Legal & General Investment Management head of DC Emma Douglas is concerned people are being panicked into thinking they have to make decisions quickly at retirement.

“Wake-up packs sent out to people about to retire are part of the old regime, but in the new world you can take your time. You don’t have to do everything all at once,” she says.

“We’re suggesting a split of assets with four main needs: active years spending, later years spending, a rainy day fund and inheritance. Not everyone will have all four needs but they help people think about what they’ll need to spend and what they leave behind. It’s not really a default but a framework giving them a place to start.”

FCA: Customers do not listen to drawdown information

Challenging decisions

State Street Global Advisers head of European DC investment strategy Alistair Byrne supports the idea of simplified pathways that start with an exploration of what consumers want to do with their retirement cash – take a regular income, a lump sum or stay invested.

“Where it gets challenging is the secondary decisions – how much income do you need? What should you invest in? That can be wrapped up in a pathway. If you are taking regular income there could be guidance of what might be level to take, albeit with the caveat that the money might run out in the future,” he says.

“The ideal is that everyone would get personalised advice, but the market hasn’t provided that – some people don’t want to pay the fees or advisers don’t want to take on small cases. In the absence of good personal advice, we have to look at other solutions.”

Aon partner Sophia Singleton thinks it is crucial to signpost people to some sort of retirement solution. She says innovative solutions are needed to deliver a sustainable income, longevity protection, flexibility and robust support to consumers through retirement, but says providers are busy dealing with other issues such as their replatforming projects.

Some believe a default for decumulation should be seen as a last resort or temporary solution while retirees take time to consider their options.

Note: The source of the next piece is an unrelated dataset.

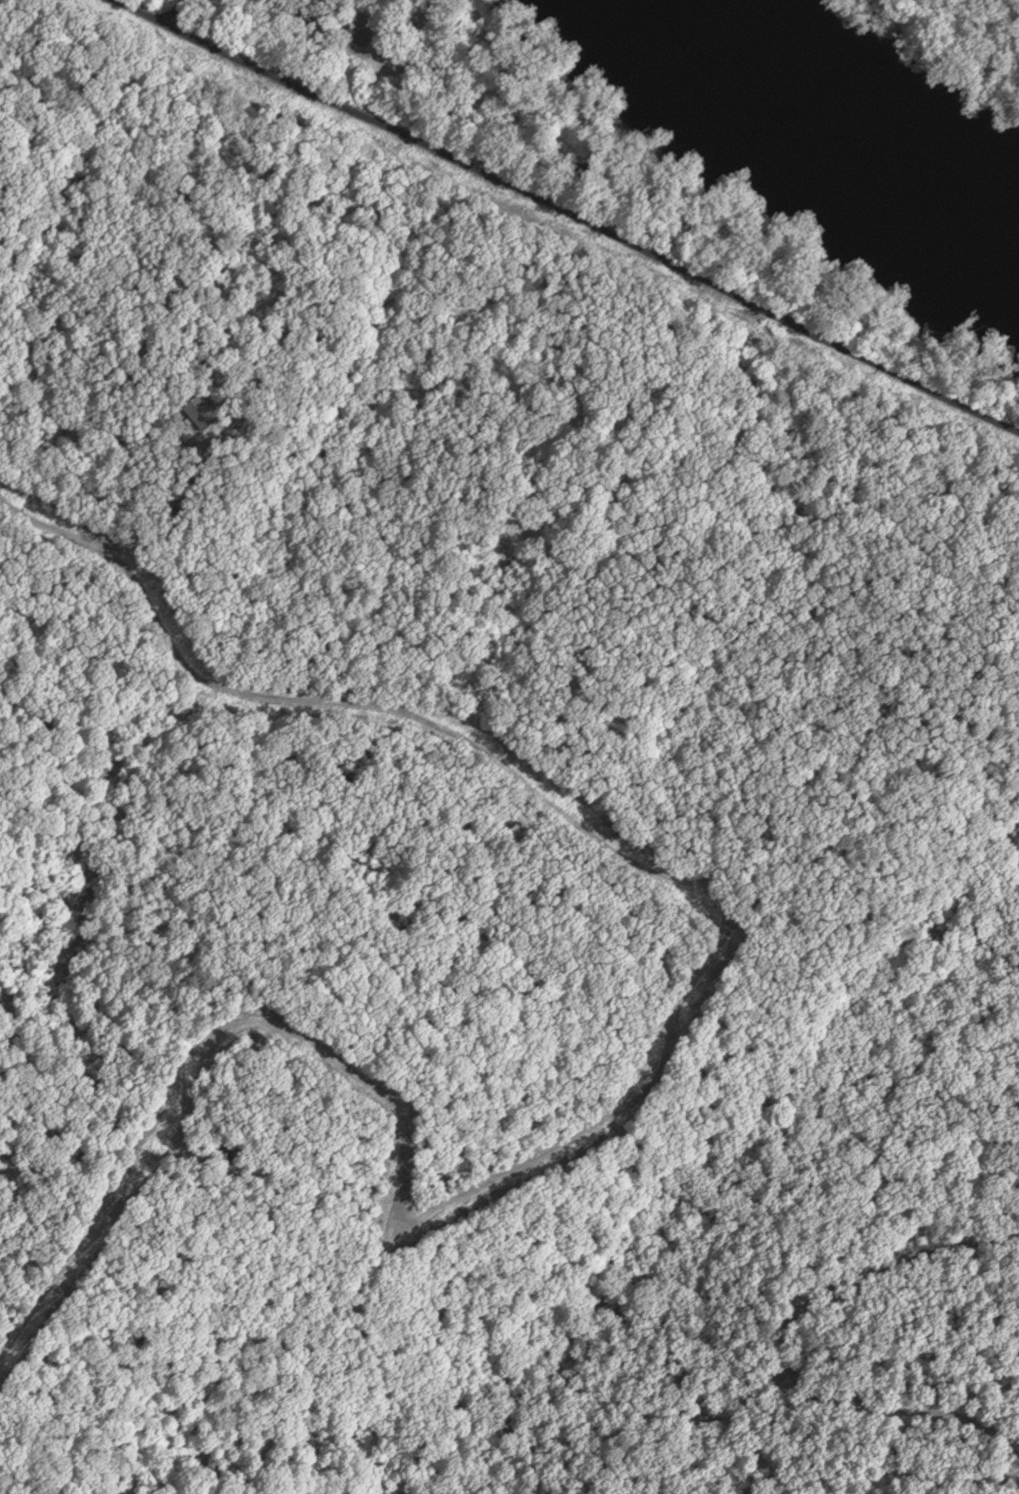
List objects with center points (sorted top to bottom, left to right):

Primetime Retirement chief executive Kim Lerche-Thomsen says: “I’m not keen on an automatic default, as that would repeat what happened to lifetime annuities. People have to take a more active approach with decumulation. Whatever happens, the default mustn’t be to the existing provider. That was the experience of lifetime annuities and led George Osborne, in his frustration, to pull the whole mountain down.”

Adviser view: Jamie Smith-Thompson, managing director, Portafina

I don’t think a default decumulation pathway can work and non-advised drawdown should be seen as a high-risk product. It’s no surprise that due to the attractiveness of its flexibility, more and more people are opting for drawdown – but many are choosing it without taking advice. Quite frankly, it scares me. You won’t really see the drawbacks of doing this for around five to 10 years. The simple fact is, there is no right default option for everyone. There are so many variants to consider: are you on state benefits? Or are you going to trip over a tax bracket? It has to be tailored for the individual, so getting advice is the best thing to do.

Adviser view: Jonathon Webb, pensions consultant, Montfort

It would be wholly inappropriate to design such default investment strategies, given they are unable to reflect an individual’s attitude to risk, capacity for loss and their unique income requirements. What is more, any default option would almost certainly fail regulatory scrutiny to reiterate how such a recommendation is out of touch with best market practice. Individuals with funds that have a critical mass need to engage with the issues and work alongside advisers who can provide holistic planning.